(489e) Electric-Field Assembly of Two-Dimensional Colloidal Quasicrystals

Quasicrystals are a type of aperiodic material with long-range orientational order. Lacking periodic unit cells, colloidal quasicrystals are predicted to exhibit distinctive optical, electrical, and mechanical properties that differ from those of traditional crystals. However, most quasicrystals are formed from atomic constituents, as in metal alloys, and there are only a few examples of quasicrystals formed from micron scale constituents, making the formation and dynamics of quasicrystals difficult to directly observe in experiments. To address these challenges, we report simulation and theory of electric-field directed assembly of colloidal quasicrystals confined to a surface.

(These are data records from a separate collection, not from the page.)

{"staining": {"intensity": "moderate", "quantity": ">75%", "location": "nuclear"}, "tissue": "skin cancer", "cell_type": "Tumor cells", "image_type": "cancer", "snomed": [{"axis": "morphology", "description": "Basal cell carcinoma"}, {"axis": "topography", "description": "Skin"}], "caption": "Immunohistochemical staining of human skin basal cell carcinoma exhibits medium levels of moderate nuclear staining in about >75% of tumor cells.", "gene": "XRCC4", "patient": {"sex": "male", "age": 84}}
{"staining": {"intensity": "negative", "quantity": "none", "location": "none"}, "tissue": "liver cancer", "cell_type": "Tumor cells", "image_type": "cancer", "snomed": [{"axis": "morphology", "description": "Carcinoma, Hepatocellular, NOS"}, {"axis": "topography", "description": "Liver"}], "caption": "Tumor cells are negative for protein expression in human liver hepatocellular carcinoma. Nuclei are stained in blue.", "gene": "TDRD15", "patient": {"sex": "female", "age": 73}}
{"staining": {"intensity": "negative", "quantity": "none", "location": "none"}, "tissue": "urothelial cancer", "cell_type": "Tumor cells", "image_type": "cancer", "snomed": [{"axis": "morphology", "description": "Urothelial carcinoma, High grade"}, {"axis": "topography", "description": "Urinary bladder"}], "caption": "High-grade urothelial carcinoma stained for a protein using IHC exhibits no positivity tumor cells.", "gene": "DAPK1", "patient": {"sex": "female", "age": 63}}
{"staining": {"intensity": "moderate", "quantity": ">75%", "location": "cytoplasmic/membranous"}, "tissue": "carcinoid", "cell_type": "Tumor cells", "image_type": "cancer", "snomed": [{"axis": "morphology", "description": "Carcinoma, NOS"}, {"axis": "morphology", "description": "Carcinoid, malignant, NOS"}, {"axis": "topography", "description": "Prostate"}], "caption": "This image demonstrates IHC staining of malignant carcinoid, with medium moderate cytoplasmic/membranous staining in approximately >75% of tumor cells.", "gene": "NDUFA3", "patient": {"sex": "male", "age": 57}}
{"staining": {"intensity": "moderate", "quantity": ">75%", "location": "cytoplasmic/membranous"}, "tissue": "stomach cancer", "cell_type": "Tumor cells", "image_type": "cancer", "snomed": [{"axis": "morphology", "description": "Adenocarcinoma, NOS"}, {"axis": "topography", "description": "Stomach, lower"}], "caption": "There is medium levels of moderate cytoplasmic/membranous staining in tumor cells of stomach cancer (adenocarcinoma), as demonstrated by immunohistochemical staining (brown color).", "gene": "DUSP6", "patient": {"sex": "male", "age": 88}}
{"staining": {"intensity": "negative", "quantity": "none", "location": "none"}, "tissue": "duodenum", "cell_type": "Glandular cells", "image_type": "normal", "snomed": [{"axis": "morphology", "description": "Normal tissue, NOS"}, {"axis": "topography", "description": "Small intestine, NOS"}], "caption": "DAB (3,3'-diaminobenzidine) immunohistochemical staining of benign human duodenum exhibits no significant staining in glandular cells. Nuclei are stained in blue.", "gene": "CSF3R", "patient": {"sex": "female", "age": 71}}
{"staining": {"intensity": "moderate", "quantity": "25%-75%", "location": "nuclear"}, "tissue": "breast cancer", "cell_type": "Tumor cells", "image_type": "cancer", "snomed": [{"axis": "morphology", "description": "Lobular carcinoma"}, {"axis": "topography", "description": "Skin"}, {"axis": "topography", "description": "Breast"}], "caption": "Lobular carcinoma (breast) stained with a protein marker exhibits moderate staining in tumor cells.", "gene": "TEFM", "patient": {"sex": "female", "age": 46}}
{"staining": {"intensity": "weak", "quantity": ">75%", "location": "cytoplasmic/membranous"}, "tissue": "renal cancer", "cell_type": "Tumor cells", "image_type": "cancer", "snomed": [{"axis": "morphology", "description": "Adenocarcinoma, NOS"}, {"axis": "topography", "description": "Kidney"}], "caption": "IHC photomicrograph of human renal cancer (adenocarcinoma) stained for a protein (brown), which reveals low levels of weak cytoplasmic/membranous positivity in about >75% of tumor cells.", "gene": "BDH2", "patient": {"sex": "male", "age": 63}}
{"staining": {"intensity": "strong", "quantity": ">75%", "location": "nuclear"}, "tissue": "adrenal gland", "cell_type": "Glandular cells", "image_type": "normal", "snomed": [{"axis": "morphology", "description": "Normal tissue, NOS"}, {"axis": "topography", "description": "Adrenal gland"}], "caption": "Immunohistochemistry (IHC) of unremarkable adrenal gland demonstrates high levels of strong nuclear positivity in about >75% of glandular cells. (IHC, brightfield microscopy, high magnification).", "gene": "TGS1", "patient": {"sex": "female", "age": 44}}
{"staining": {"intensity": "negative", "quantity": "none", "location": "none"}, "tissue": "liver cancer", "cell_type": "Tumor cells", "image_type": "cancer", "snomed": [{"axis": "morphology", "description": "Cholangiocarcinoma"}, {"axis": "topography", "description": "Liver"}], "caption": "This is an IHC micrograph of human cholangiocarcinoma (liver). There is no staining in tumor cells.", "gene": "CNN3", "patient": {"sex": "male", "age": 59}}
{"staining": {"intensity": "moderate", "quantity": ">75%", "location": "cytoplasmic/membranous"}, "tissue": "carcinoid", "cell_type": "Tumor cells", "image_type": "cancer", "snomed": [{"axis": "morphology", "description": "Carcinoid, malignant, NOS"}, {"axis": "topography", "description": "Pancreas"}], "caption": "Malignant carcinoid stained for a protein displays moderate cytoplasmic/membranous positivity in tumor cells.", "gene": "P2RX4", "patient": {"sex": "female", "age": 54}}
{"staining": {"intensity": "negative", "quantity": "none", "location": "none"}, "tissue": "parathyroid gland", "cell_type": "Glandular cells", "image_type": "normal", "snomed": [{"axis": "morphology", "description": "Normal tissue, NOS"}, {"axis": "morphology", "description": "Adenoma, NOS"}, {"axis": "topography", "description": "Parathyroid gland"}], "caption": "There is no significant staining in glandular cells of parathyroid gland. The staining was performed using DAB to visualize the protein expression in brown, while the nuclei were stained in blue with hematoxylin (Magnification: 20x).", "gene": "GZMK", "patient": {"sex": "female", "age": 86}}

In previous experimental work, we found that polystyrene colloids in deionized water spontaneously organized into two layers near an electrode surface when subjected to an external electric-field, forming a variety of intricate ordered phases, including hexagonal bilayer and sigma phases. These structures were found to be in quantitative agreement with Monte Carlo simulations in which isotropic colloids confined to two layers interact via Lennard-Jones and dipolar interactions. By tuning the concentration, dipolar strength, and number ratio of particles in the upper layer to particles in the lower layer, we observe several unique structures previously found in experiments. We find that by equilibrating at high temperature, followed by gradual annealing, quasicrystals can be assembled over a range of parameters. We characterize the quasicrystals by several means, including the scattering patterns, global orientational order, local coordination, and phason strain. We find excellent agreement between the parameters obtained from our simulations compared to those of an ideal Schlottmann dodecagonal quasicrystal. The theoretical energy landscapes of ideal quasicrystals, sigma, and hexagonal phases are determined, and the resulting phase diagrams compare favorably with our simulation results. Our simulation results allow observation of quasicrystal assembly while providing a framework to assembling micron-scale quasicrystals in the laboratory.